By Ofer Rind | Mon, 04/18/2022 - 18:36

Sites periodically need to declare a downtime, either one scheduled in advance (maintenance, etc.), or in some cases in response to a critical outage (power, cooling, etc.). In the latter case the ability to declare the outage quickly is useful in terms of informing ATLAS about the problem. This can avoid a situation where the site is down, but if the outage has not yet been reported then the site may begin receiving problem tickets like GGUS.

US sites have two options for declaring downtimes:

  1. Use the OSG downtime declaration system, or
  2. Use the ATLAS CRIC downtimes interface

For the OSG downtime declaration, the steps are:

  1. Select a 'Facility'
  2. Under the facility, select one or more 'Resources'
  3. Each resource should have one or more 'Services' associated with it - select these as appropriate
  4. Indicate whether the downtime is a 'Scheduled' one
  5. Add a description of the event
  6. Select the 'Severity' level - NOTE: It is recommended that 'Outage' be used in this field.
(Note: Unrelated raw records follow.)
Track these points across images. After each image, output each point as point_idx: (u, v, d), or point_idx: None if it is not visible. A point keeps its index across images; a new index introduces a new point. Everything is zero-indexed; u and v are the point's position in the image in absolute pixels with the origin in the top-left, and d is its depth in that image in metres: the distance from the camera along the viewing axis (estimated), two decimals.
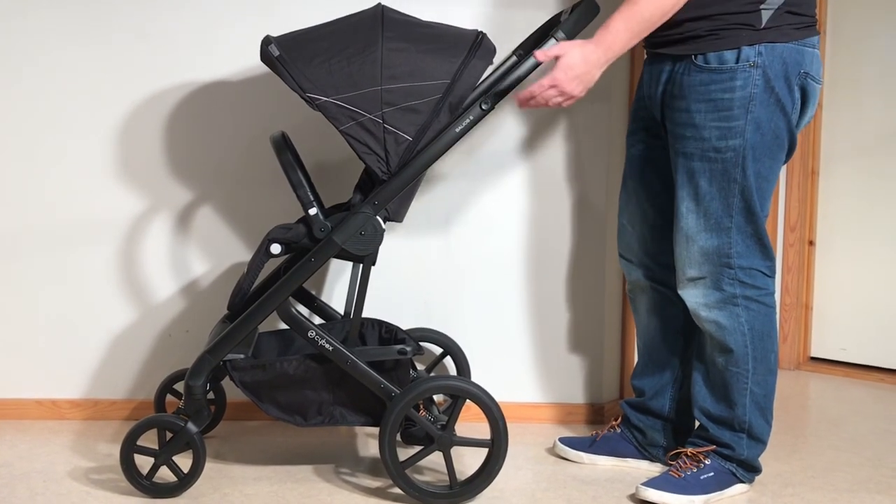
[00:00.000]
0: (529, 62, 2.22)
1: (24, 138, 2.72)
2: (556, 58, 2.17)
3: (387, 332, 2.53)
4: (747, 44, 2.16)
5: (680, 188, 2.27)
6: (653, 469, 2.50)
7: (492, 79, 2.40)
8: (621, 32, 2.15)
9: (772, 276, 2.30)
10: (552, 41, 2.22)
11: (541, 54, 2.18)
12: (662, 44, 2.25)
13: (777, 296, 3.48)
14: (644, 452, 2.52)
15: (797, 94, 2.21)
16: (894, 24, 3.30)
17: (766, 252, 2.29)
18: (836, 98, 3.40)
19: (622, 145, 2.67)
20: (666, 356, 2.49)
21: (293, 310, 2.26)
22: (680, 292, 2.33)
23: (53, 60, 2.69)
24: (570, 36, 2.24)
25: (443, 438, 2.24)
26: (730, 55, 2.17)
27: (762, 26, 2.16)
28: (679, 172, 2.26)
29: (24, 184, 2.73)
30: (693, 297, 2.30)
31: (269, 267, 2.43)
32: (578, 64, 2.15)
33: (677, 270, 2.32)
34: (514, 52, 2.47)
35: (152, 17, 2.69)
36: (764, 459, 2.42)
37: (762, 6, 2.16)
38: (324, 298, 2.78)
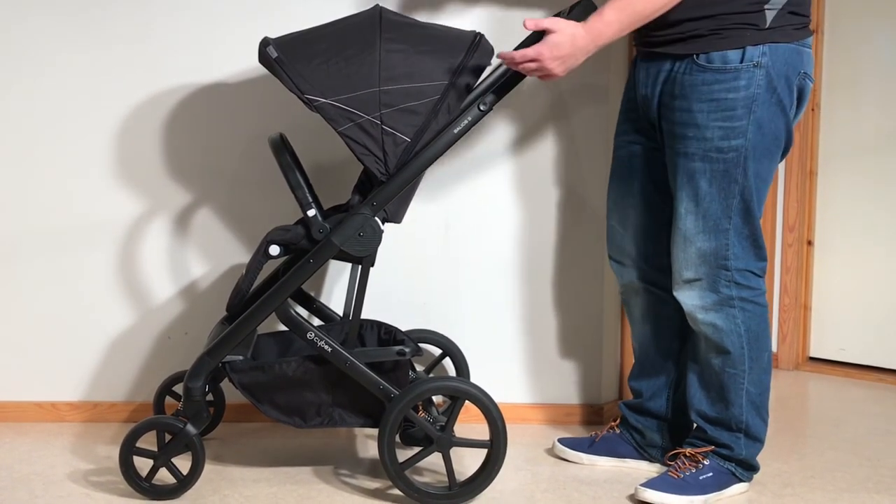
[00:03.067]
0: None
1: (23, 141, 2.72)
2: (545, 31, 2.15)
3: (386, 334, 2.53)
4: (751, 44, 2.15)
5: (679, 189, 2.26)
6: (652, 470, 2.50)
7: (490, 80, 2.40)
8: (613, 24, 2.14)
9: (763, 276, 2.31)
10: None
11: (530, 22, 2.16)
12: (661, 43, 2.25)
13: (776, 296, 3.48)
14: (643, 453, 2.53)
15: (795, 94, 2.22)
16: (891, 26, 3.30)
17: (760, 253, 2.29)
18: (834, 99, 3.41)
19: None
20: (662, 357, 2.49)
21: (292, 311, 2.27)
22: (675, 294, 2.33)
23: (52, 63, 2.69)
24: None
25: (442, 439, 2.24)
26: (734, 55, 2.16)
27: (766, 26, 2.16)
28: (679, 173, 2.26)
29: (22, 186, 2.73)
30: (689, 298, 2.30)
31: (268, 268, 2.43)
32: (566, 44, 2.14)
33: (674, 272, 2.32)
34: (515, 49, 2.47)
35: (151, 20, 2.69)
36: (763, 459, 2.42)
37: (766, 6, 2.15)
38: (323, 300, 2.78)
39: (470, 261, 2.81)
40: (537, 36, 2.45)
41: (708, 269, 2.26)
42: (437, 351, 2.75)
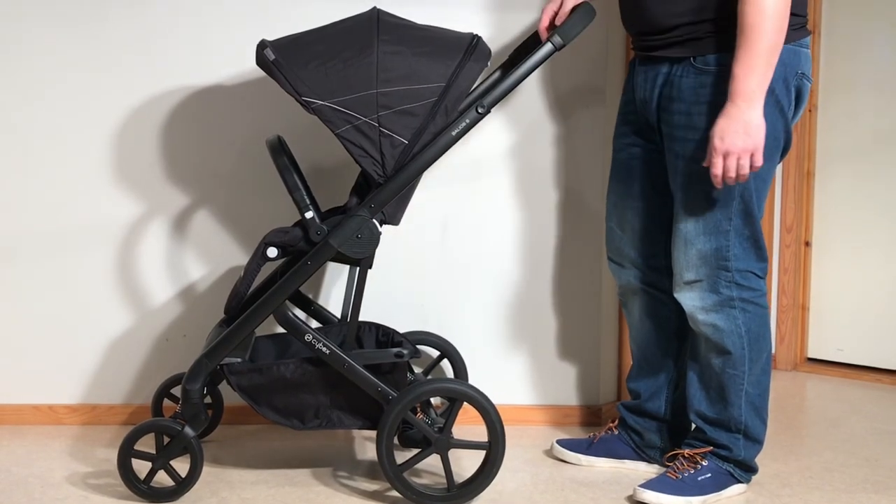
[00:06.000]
0: (526, 66, 2.22)
1: (21, 142, 2.72)
2: (710, 145, 2.13)
3: (384, 336, 2.53)
4: None
5: (679, 191, 2.26)
6: (650, 470, 2.50)
7: (488, 82, 2.41)
8: (748, 76, 2.08)
9: (764, 277, 2.31)
10: (549, 45, 2.23)
11: (713, 168, 2.14)
12: (658, 46, 2.25)
13: (773, 297, 3.48)
14: (641, 454, 2.53)
15: (793, 95, 2.22)
16: (888, 26, 3.30)
17: (761, 254, 2.29)
18: (831, 99, 3.41)
19: None
20: (660, 358, 2.49)
21: (290, 313, 2.27)
22: (676, 295, 2.33)
23: (50, 64, 2.69)
24: (567, 40, 2.24)
25: (440, 441, 2.24)
26: (730, 57, 2.16)
27: None
28: (678, 175, 2.26)
29: (20, 188, 2.73)
30: (690, 300, 2.30)
31: (266, 270, 2.43)
32: (724, 125, 2.10)
33: (674, 274, 2.32)
34: (510, 56, 2.47)
35: (149, 23, 2.69)
36: (761, 460, 2.42)
37: None
38: (321, 302, 2.78)
39: (468, 262, 2.81)
40: (536, 38, 2.46)
41: (708, 270, 2.26)
42: (435, 353, 2.75)
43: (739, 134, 2.10)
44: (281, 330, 2.42)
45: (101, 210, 2.74)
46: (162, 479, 2.28)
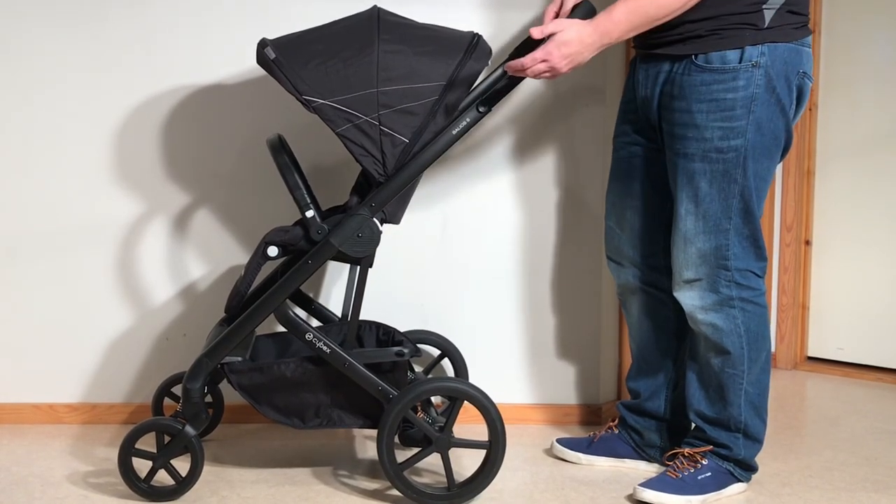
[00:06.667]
0: None
1: (21, 142, 2.72)
2: (552, 34, 2.16)
3: (384, 335, 2.53)
4: (751, 44, 2.15)
5: (679, 190, 2.26)
6: (650, 469, 2.50)
7: (488, 81, 2.41)
8: (622, 23, 2.14)
9: (763, 276, 2.31)
10: None
11: (536, 31, 2.17)
12: (660, 44, 2.25)
13: (774, 296, 3.49)
14: (641, 453, 2.53)
15: (794, 94, 2.22)
16: (889, 24, 3.31)
17: (761, 253, 2.29)
18: (832, 98, 3.41)
19: None
20: (660, 358, 2.49)
21: (290, 312, 2.27)
22: (676, 294, 2.33)
23: (50, 64, 2.69)
24: None
25: (441, 440, 2.24)
26: (733, 55, 2.16)
27: (765, 26, 2.16)
28: (678, 174, 2.26)
29: (20, 187, 2.73)
30: (689, 299, 2.30)
31: (267, 270, 2.43)
32: (573, 42, 2.14)
33: (674, 273, 2.32)
34: (511, 54, 2.47)
35: (149, 22, 2.69)
36: (762, 459, 2.42)
37: (764, 6, 2.16)
38: (321, 301, 2.78)
39: (468, 261, 2.81)
40: (534, 42, 2.45)
41: (708, 269, 2.26)
42: (435, 352, 2.75)
43: (573, 60, 2.15)
44: (281, 329, 2.42)
45: (101, 209, 2.74)
46: (162, 478, 2.28)
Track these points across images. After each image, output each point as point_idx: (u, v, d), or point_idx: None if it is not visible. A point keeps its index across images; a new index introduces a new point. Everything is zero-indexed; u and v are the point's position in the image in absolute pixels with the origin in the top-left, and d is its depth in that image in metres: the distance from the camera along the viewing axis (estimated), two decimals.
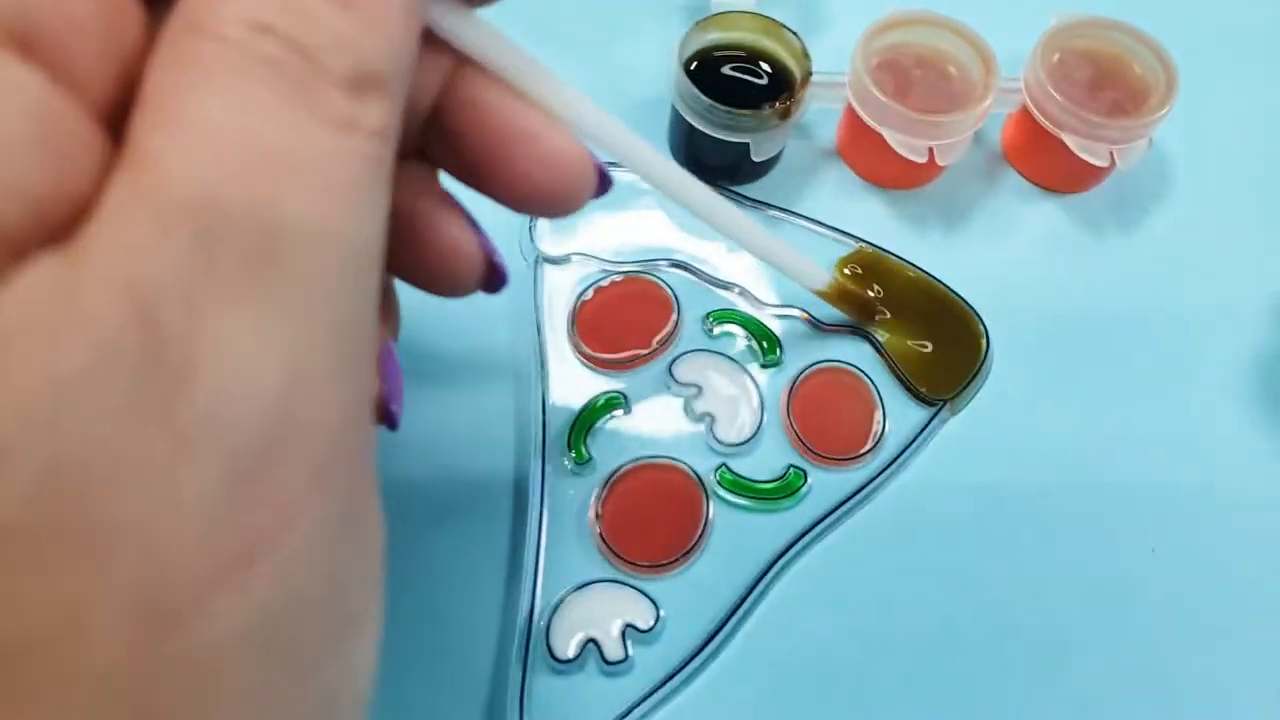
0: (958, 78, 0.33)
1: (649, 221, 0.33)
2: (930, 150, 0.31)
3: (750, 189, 0.34)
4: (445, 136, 0.18)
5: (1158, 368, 0.32)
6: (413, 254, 0.19)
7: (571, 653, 0.26)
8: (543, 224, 0.32)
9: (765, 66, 0.32)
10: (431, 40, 0.17)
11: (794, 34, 0.32)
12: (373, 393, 0.15)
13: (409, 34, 0.14)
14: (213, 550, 0.12)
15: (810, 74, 0.31)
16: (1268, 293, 0.34)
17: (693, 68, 0.32)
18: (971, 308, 0.31)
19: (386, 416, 0.20)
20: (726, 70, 0.32)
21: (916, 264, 0.32)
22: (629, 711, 0.25)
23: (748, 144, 0.31)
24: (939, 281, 0.32)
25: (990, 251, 0.34)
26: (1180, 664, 0.27)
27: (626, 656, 0.26)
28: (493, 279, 0.21)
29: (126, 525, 0.11)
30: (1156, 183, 0.36)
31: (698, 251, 0.32)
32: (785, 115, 0.30)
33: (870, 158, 0.34)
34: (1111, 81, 0.33)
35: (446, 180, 0.20)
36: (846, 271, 0.32)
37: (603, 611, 0.26)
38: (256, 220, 0.12)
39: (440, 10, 0.17)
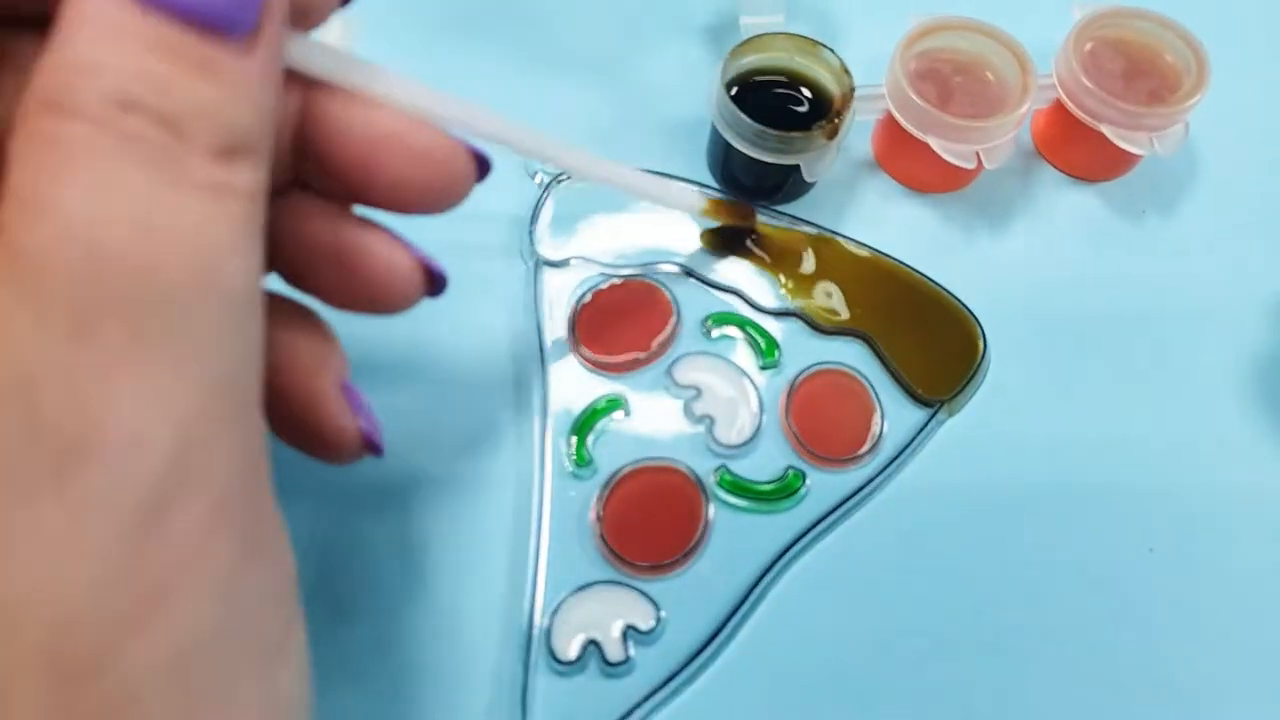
0: (995, 81, 0.33)
1: (648, 224, 0.33)
2: (977, 155, 0.31)
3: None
4: (316, 160, 0.19)
5: (1158, 367, 0.32)
6: (351, 283, 0.20)
7: (573, 654, 0.26)
8: (542, 227, 0.32)
9: (806, 91, 0.33)
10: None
11: (831, 50, 0.32)
12: (263, 428, 0.15)
13: (272, 92, 0.15)
14: (117, 602, 0.13)
15: (853, 89, 0.31)
16: (1270, 291, 0.34)
17: (732, 92, 0.31)
18: (968, 309, 0.31)
19: (371, 448, 0.21)
20: (766, 93, 0.32)
21: (918, 269, 0.32)
22: (630, 712, 0.25)
23: (790, 165, 0.31)
24: (937, 284, 0.32)
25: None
26: (1179, 664, 0.27)
27: (627, 658, 0.26)
28: (434, 284, 0.21)
29: (28, 596, 0.12)
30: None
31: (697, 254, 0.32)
32: (833, 133, 0.31)
33: (912, 165, 0.34)
34: (1144, 70, 0.34)
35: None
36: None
37: (604, 613, 0.26)
38: (132, 296, 0.13)
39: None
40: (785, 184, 0.33)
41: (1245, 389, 0.32)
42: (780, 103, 0.33)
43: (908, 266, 0.32)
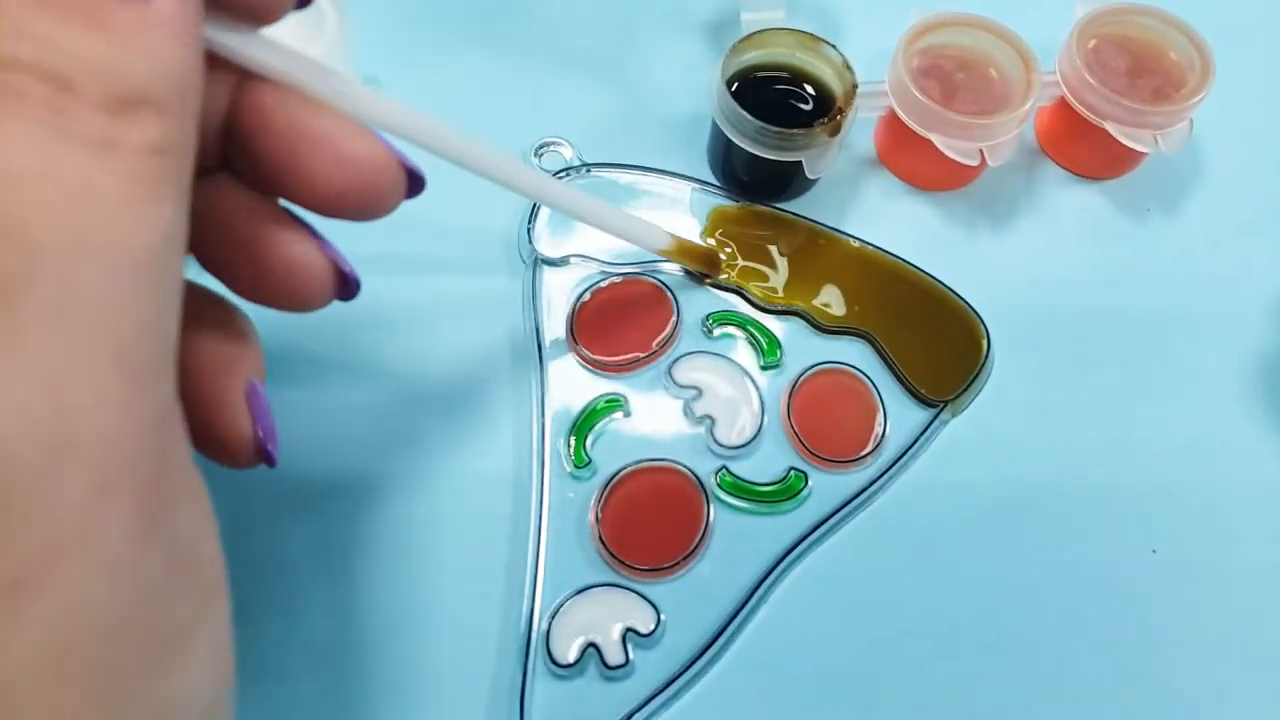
0: (998, 78, 0.33)
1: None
2: (981, 152, 0.31)
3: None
4: (243, 149, 0.18)
5: (1161, 366, 0.32)
6: (260, 275, 0.19)
7: (572, 657, 0.25)
8: (541, 226, 0.32)
9: (808, 88, 0.32)
10: (210, 56, 0.17)
11: (833, 46, 0.31)
12: (174, 399, 0.15)
13: (183, 50, 0.14)
14: None
15: (856, 86, 0.31)
16: (1275, 289, 0.33)
17: (733, 88, 0.31)
18: (972, 308, 0.31)
19: (263, 456, 0.20)
20: (767, 89, 0.32)
21: (920, 267, 0.32)
22: (630, 716, 0.25)
23: (792, 162, 0.31)
24: (941, 283, 0.32)
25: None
26: (1182, 664, 0.27)
27: (627, 661, 0.26)
28: (345, 288, 0.20)
29: None
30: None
31: None
32: (836, 130, 0.30)
33: (915, 163, 0.34)
34: (1148, 68, 0.34)
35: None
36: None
37: (603, 615, 0.26)
38: (3, 251, 0.12)
39: (212, 29, 0.17)
40: (787, 181, 0.33)
41: (1249, 388, 0.31)
42: (782, 99, 0.32)
43: (910, 265, 0.32)
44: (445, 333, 0.30)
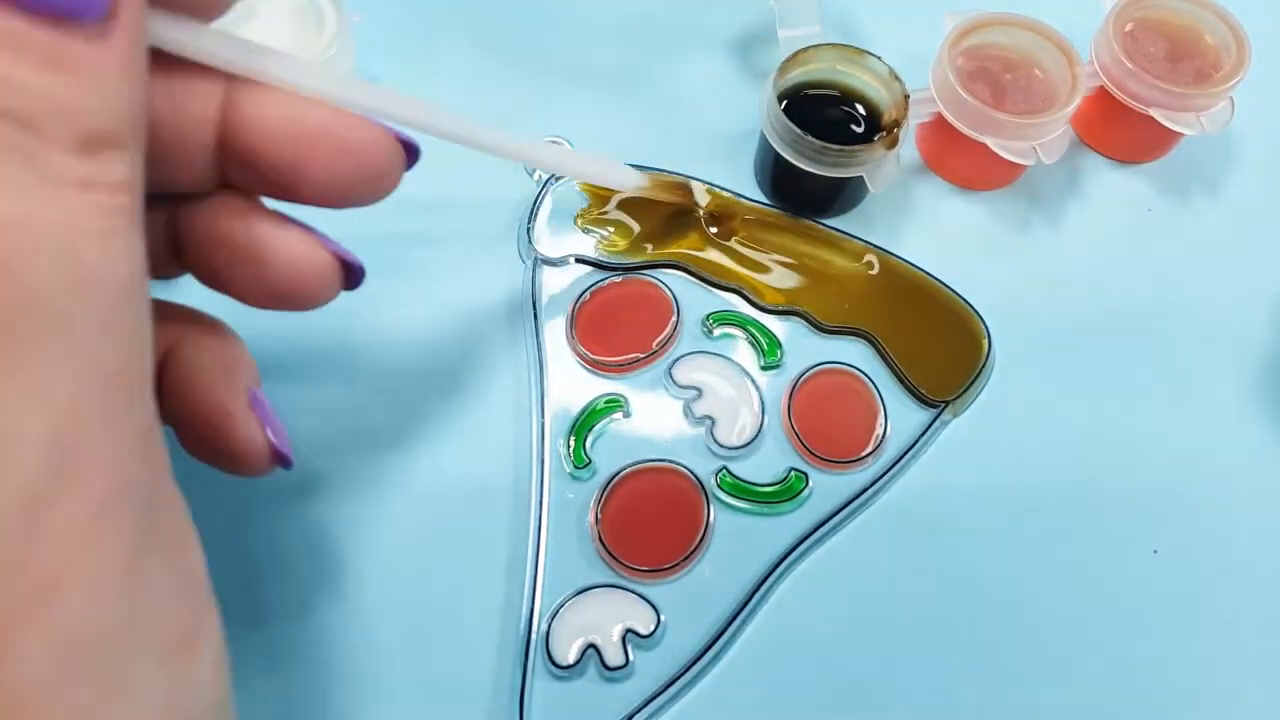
0: (1042, 76, 0.33)
1: None
2: (1035, 150, 0.31)
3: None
4: (242, 159, 0.18)
5: (1163, 368, 0.32)
6: (267, 280, 0.19)
7: (572, 658, 0.25)
8: (540, 225, 0.32)
9: (855, 102, 0.32)
10: (196, 69, 0.17)
11: (878, 58, 0.31)
12: (155, 416, 0.15)
13: (134, 81, 0.14)
14: (3, 599, 0.12)
15: (908, 96, 0.31)
16: (1274, 291, 0.33)
17: (782, 107, 0.31)
18: (973, 307, 0.31)
19: (279, 459, 0.20)
20: (811, 106, 0.32)
21: (921, 266, 0.32)
22: (630, 717, 0.25)
23: (845, 178, 0.31)
24: (942, 283, 0.31)
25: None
26: (1184, 665, 0.27)
27: (627, 662, 0.26)
28: (351, 276, 0.21)
29: None
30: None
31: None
32: (894, 143, 0.30)
33: (966, 165, 0.34)
34: (1188, 51, 0.34)
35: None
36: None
37: (603, 616, 0.26)
38: (2, 293, 0.13)
39: (171, 29, 0.16)
40: (836, 196, 0.33)
41: (1252, 390, 0.31)
42: (827, 114, 0.32)
43: (912, 265, 0.32)
44: (444, 333, 0.30)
Any of the other options will be treated by ATLAS / ADC as only an "AT RISK" status.
  7. Specify the starting and ending times and dates. Note that the times are in UTC.
  8. Hit 'Generate' to create a YAML file
  9. Follow the instructions for adding the new downtime to an existing .yaml file (via GitHub)

More information about declaring downtimes via OSG can be found here.

If using the CRIC downtimes interface:

  1. Select the 'Site'
  2. Indicate the Start & End times (again UTC)
  3. Select the 'Severity' (Outage is recommended)
  4. Select the 'Classification' (scheduled or unscheduled)
  5. Add a description of the event
  6. Select the affected 'Services' (similar to OSG 'Resources')
  7. Select the affected 'Protocols' (similar to OSG 'Services')
  8. The 'Affected Services' field can be left blank - the system will generate the necessary value(s)
  9. Click 'Check input data' and follow the instructions

NOTE: The CRIC downtime interface has a "single button" feature to collectively declare all services at a site down. To do this, stop after step 5. above, and let the system auto-generate the remaining fields.